I had not thought of windowpaning the dough. Is that how you tell whether the gluten is adequately developed?
Yes. Dough can be a long way from optimal gluten development even once it achieves some coherence in the bowl.
As to degassing, I thought I was supposed to keep as many much air in as possible, just work out the biggest air bubbles.
I didn’t look at the recipe and it might well say that; many of them do. Still, that’s usually something that’s applied to an artisan type loaf, not something you bake in a loaf pan where you’re not really after large holes. One of the reasons we “punch down” the dough is to redistribute the yeast food so that they can keep producing CO2.
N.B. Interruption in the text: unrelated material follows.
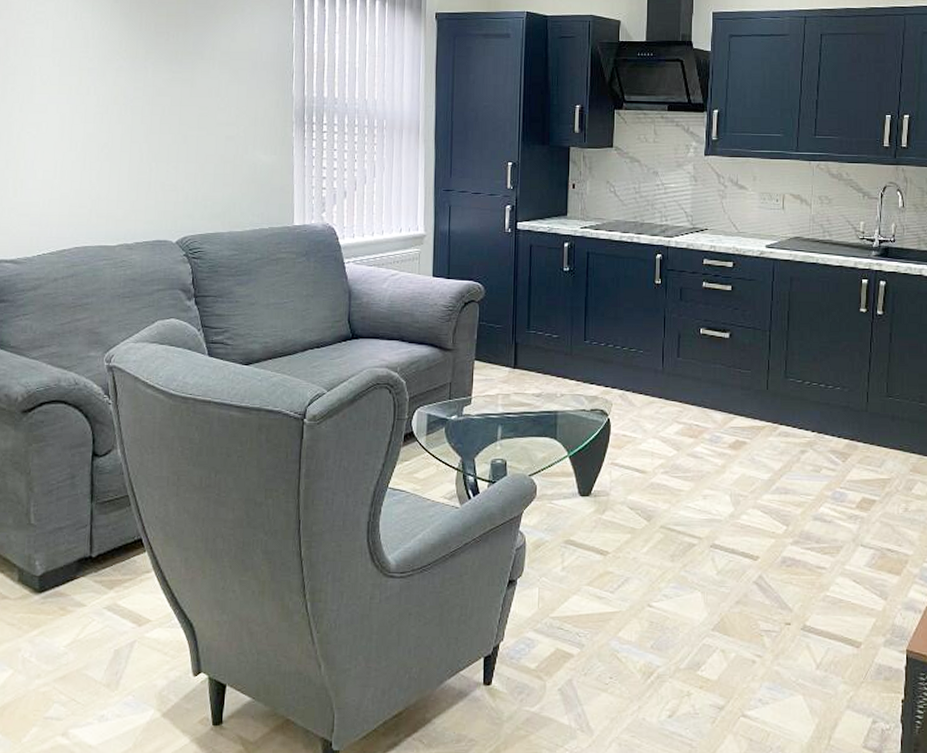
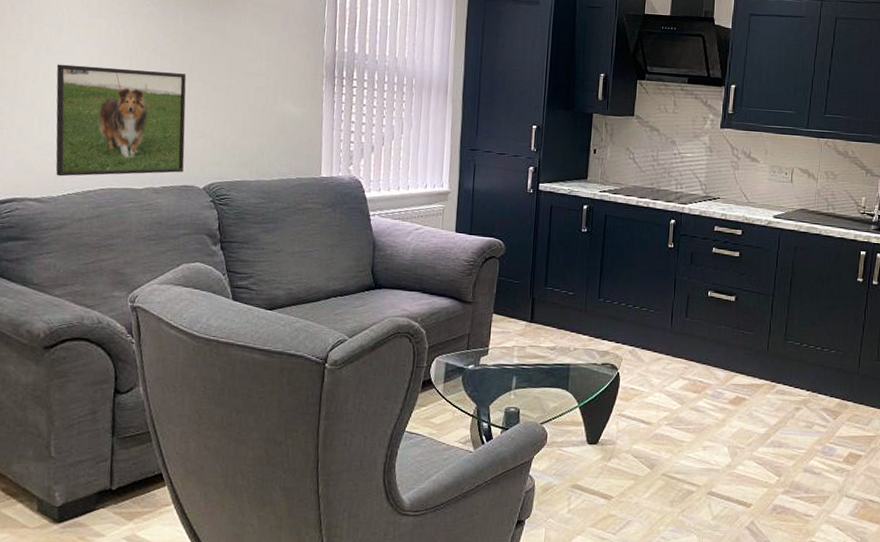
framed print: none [29,124,157,237] -> present [55,64,187,177]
Edit: Took a look at the recipe and she mentions “deflating and folding the dough”, so there is some amount of degassing expected. Still, she cautions the baker to “maintain as many of the air bubbles as possible.” I think what she means here is don’t overdo it. Even for the artisan types loaves, when you watch videos of the professionals, they still take a firm hand to the dough to eliminate large air bubbles.
Regardless, the first thing I’d check is your gluten development. Rose calls for as much as 10 minutes on #4 in a KitchenAid, which is a pretty long time. (KA says don’t go over 2, BTW) If the dough is sticking to the bowl, then even that might not be enough. That’s why a gluten window would be a good check on this progress.